Rituale del Sonno e del Sogno ■Se avesse dovuto descrivere la mandragora, l'avrebbe fatto a malincuore in poche, utili frasi: una pianta incantevole, piuttosto buffa, con proprietà curative e magiche e la propensione ad essere più fastidiosa di Pix il Poltergeist. Non avrebbe saputo elencarne differenze né analogie con... una, due, tre,
così tante specie nel mondo magico. La spiegazione successiva, infatti, lo lasciò completamente di stucco – e forse l'Asticello, tornato alla ribalta, appariva d'idea simile. Scrutavano entrambi – occhi di smeraldo e di foglie – le diverse tipologie di mandragora, i cui vasetti sospesi a mezz'aria trotterellavano lungo i partecipanti. Respinse la tentazione di sfiorarle, soprattutto la
mandragora amazzonica. Conquistò l'attenzione di Oliver per la forma rotondetta, tanto singolare: ricordava il bulbo del proprio pugnacio prima che crescesse a dismisura, quasi con le stesse radici grassottelle e filamentose. Le foglie, ben più carnose, lo spinsero follemente a chiedersi se fossero... commestibili. Una domanda, forse sciocca, che non tenne per sé. Condivise con Camille e Phoebe, in un sussurro.

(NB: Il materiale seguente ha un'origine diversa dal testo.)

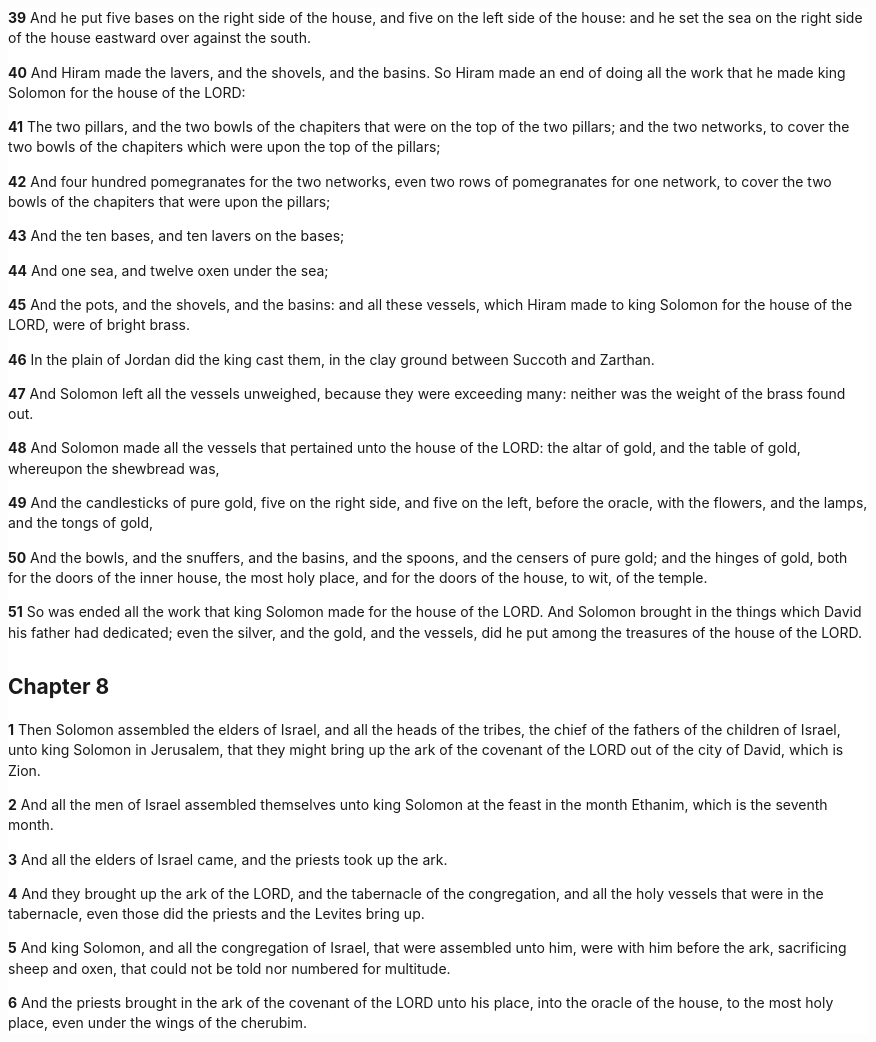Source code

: **39** And he put five bases on the right side of the house, and five on the left side of the house: and he set the sea on the right side of the house eastward over against the south.

**40** And Hiram made the lavers, and the shovels, and the basins. So Hiram made an end of doing all the work that he made king Solomon for the house of the LORD:

**41** The two pillars, and the two bowls of the chapiters that were on the top of the two pillars; and the two networks, to cover the two bowls of the chapiters which were upon the top of the pillars;

**42** And four hundred pomegranates for the two networks, even two rows of pomegranates for one network, to cover the two bowls of the chapiters that were upon the pillars;

**43** And the ten bases, and ten lavers on the bases;

**44** And one sea, and twelve oxen under the sea;

**45** And the pots, and the shovels, and the basins: and all these vessels, which Hiram made to king Solomon for the house of the LORD, were of bright brass.

**46** In the plain of Jordan did the king cast them, in the clay ground between Succoth and Zarthan.

**47** And Solomon left all the vessels unweighed, because they were exceeding many: neither was the weight of the brass found out.

**48** And Solomon made all the vessels that pertained unto the house of the LORD: the altar of gold, and the table of gold, whereupon the shewbread was,

**49** And the candlesticks of pure gold, five on the right side, and five on the left, before the oracle, with the flowers, and the lamps, and the tongs of gold,

**50** And the bowls, and the snuffers, and the basins, and the spoons, and the censers of pure gold; and the hinges of gold, both for the doors of the inner house, the most holy place, and for the doors of the house, to wit, of the temple.

**51** So was ended all the work that king Solomon made for the house of the LORD. And Solomon brought in the things which David his father had dedicated; even the silver, and the gold, and the vessels, did he put among the treasures of the house of the LORD.

## Chapter 8

**1** Then Solomon assembled the elders of Israel, and all the heads of the tribes, the chief of the fathers of the children of Israel, unto king Solomon in Jerusalem, that they might bring up the ark of the covenant of the LORD out of the city of David, which is Zion.

**2** And all the men of Israel assembled themselves unto king Solomon at the feast in the month Ethanim, which is the seventh month.

**3** And all the elders of Israel came, and the priests took up the ark.

**4** And they brought up the ark of the LORD, and the tabernacle of the congregation, and all the holy vessels that were in the tabernacle, even those did the priests and the Levites bring up.

**5** And king Solomon, and all the congregation of Israel, that were assembled unto him, were with him before the ark, sacrificing sheep and oxen, that could not be told nor numbered for multitude.

**6** And the priests brought in the ark of the covenant of the LORD unto his place, into the oracle of the house, to the most holy place, even under the wings of the cherubim.

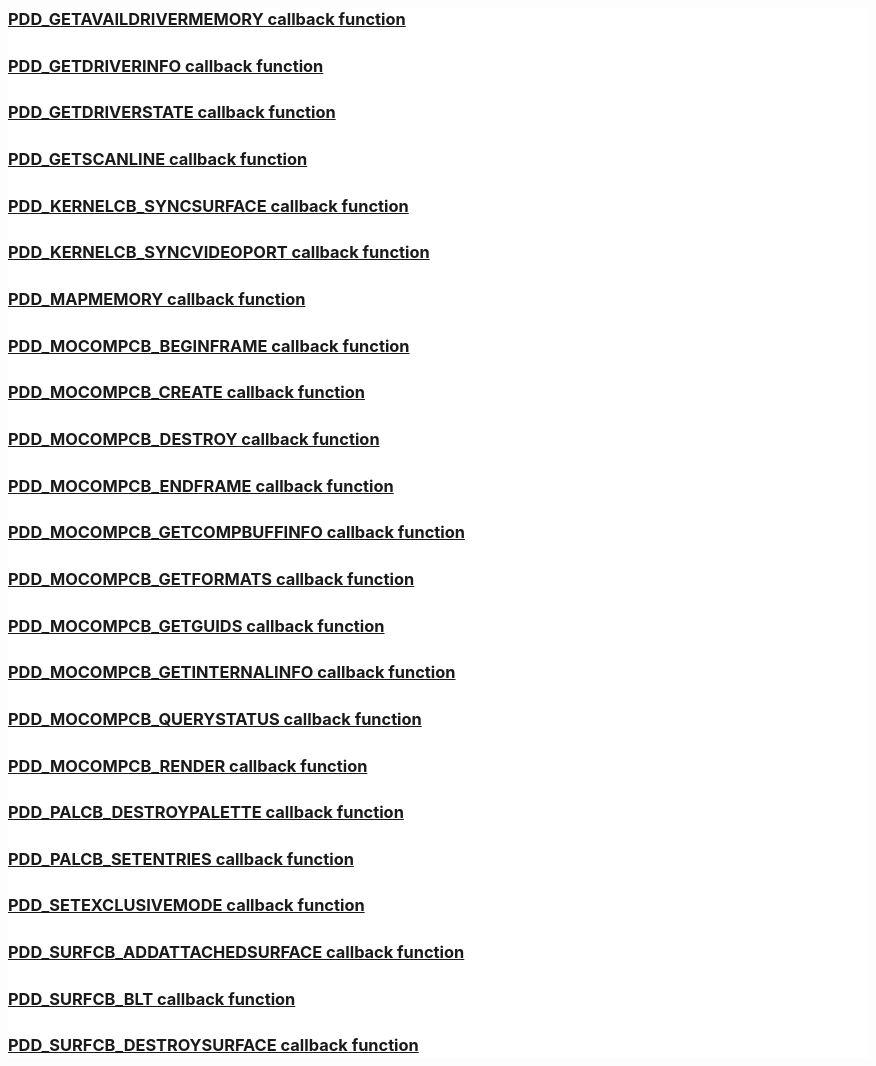 ### [PDD_GETAVAILDRIVERMEMORY callback function](../ddrawint/nc-ddrawint-pdd_getavaildrivermemory.md)
### [PDD_GETDRIVERINFO callback function](../ddrawint/nc-ddrawint-pdd_getdriverinfo.md)
### [PDD_GETDRIVERSTATE callback function](../ddrawint/nc-ddrawint-pdd_getdriverstate.md)
### [PDD_GETSCANLINE callback function](../ddrawint/nc-ddrawint-pdd_getscanline.md)
### [PDD_KERNELCB_SYNCSURFACE callback function](../ddrawint/nc-ddrawint-pdd_kernelcb_syncsurface.md)
### [PDD_KERNELCB_SYNCVIDEOPORT callback function](../ddrawint/nc-ddrawint-pdd_kernelcb_syncvideoport.md)
### [PDD_MAPMEMORY callback function](../ddrawint/nc-ddrawint-pdd_mapmemory.md)
### [PDD_MOCOMPCB_BEGINFRAME callback function](../ddrawint/nc-ddrawint-pdd_mocompcb_beginframe.md)
### [PDD_MOCOMPCB_CREATE callback function](../ddrawint/nc-ddrawint-pdd_mocompcb_create.md)
### [PDD_MOCOMPCB_DESTROY callback function](../ddrawint/nc-ddrawint-pdd_mocompcb_destroy.md)
### [PDD_MOCOMPCB_ENDFRAME callback function](../ddrawint/nc-ddrawint-pdd_mocompcb_endframe.md)
### [PDD_MOCOMPCB_GETCOMPBUFFINFO callback function](../ddrawint/nc-ddrawint-pdd_mocompcb_getcompbuffinfo.md)
### [PDD_MOCOMPCB_GETFORMATS callback function](../ddrawint/nc-ddrawint-pdd_mocompcb_getformats.md)
### [PDD_MOCOMPCB_GETGUIDS callback function](../ddrawint/nc-ddrawint-pdd_mocompcb_getguids.md)
### [PDD_MOCOMPCB_GETINTERNALINFO callback function](../ddrawint/nc-ddrawint-pdd_mocompcb_getinternalinfo.md)
### [PDD_MOCOMPCB_QUERYSTATUS callback function](../ddrawint/nc-ddrawint-pdd_mocompcb_querystatus.md)
### [PDD_MOCOMPCB_RENDER callback function](../ddrawint/nc-ddrawint-pdd_mocompcb_render.md)
### [PDD_PALCB_DESTROYPALETTE callback function](../ddrawint/nc-ddrawint-pdd_palcb_destroypalette.md)
### [PDD_PALCB_SETENTRIES callback function](../ddrawint/nc-ddrawint-pdd_palcb_setentries.md)
### [PDD_SETEXCLUSIVEMODE callback function](../ddrawint/nc-ddrawint-pdd_setexclusivemode.md)
### [PDD_SURFCB_ADDATTACHEDSURFACE callback function](../ddrawint/nc-ddrawint-pdd_surfcb_addattachedsurface.md)
### [PDD_SURFCB_BLT callback function](../ddrawint/nc-ddrawint-pdd_surfcb_blt.md)
### [PDD_SURFCB_DESTROYSURFACE callback function](../ddrawint/nc-ddrawint-pdd_surfcb_destroysurface.md)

«Secondo voi c'è qualcuno, in Amazzonia, che sappia cucinare le foglie di mandragora? Potrebbero esserci delle chewing-gum speciali, un po' come quelle di drago di Zonko.» ...che lui non aveva mai provato, ma che Penny aveva ben pensato di sfruttare come giustifica (fasulla, s'intendeva) per ogni lezione scolastica saltata. Si ripromise di non interrompere più la lezione, aveva già attirato un paio di occhiatacce. Con il favore del sortilegio
Ago Impnetio, poté realizzare a sua volta uno dei curiosi "richiama-sogno", così in voga nella cultura greca. Nonostante tutto lo invitasse verso il secondo rituale, di gran lunga più macabro e singolare, gli piaceva l'idea di avere tanti souvenir – un po' come ricordo della lezione, certamente, ma anche perché non avrebbe rifiutato affatto l'ennesimo tentativo di contrastare l'insonnia. La stoffa che poté scegliere, allora, risultò ben più colorata del solito: una toppa di maglione color cioccolato, con linee dorate e una fila di bottoni d'ocra. Riuscì a cucire tutto a colpi di bacchetta soltanto al secondo tentativo, distratto com'era dal ricordo di zia Brigitte. Era lei, infatti, l'appassionata di ago, cucito e moda magica in famiglia, un'altra presenza che non vedeva da tempo. Mai avrebbe creduto che la lezione potesse trasformarsi in un tour di memorie personali.
«Somnum fave, no... fava.» Sollevò lo sguardo verso le altre.
«Ha detto fave?» *Faveo*, colse poco dopo tutto intorno. Con un cenno del capo, a mo' di ringraziamento passeggero, riprese con la formula corretta.
Somnum faveo, somnium appello. C'era un ché d'esoterico, nella pratica.
Vi aggiunse un petalo di giglio della pace proprio al centro, inserendo alcuni bottoni in superficie per unire le stoffe variopinte. Somigliava più ad una tasca strappata, la forma allungata verso il basso e l'estremità destra più larga.
«Rituale dell'Homunculus.» Si rivolse di nuovo verso le amiche.
«Ci spetta un bicchiere di vino alla mandragora, alla fine?»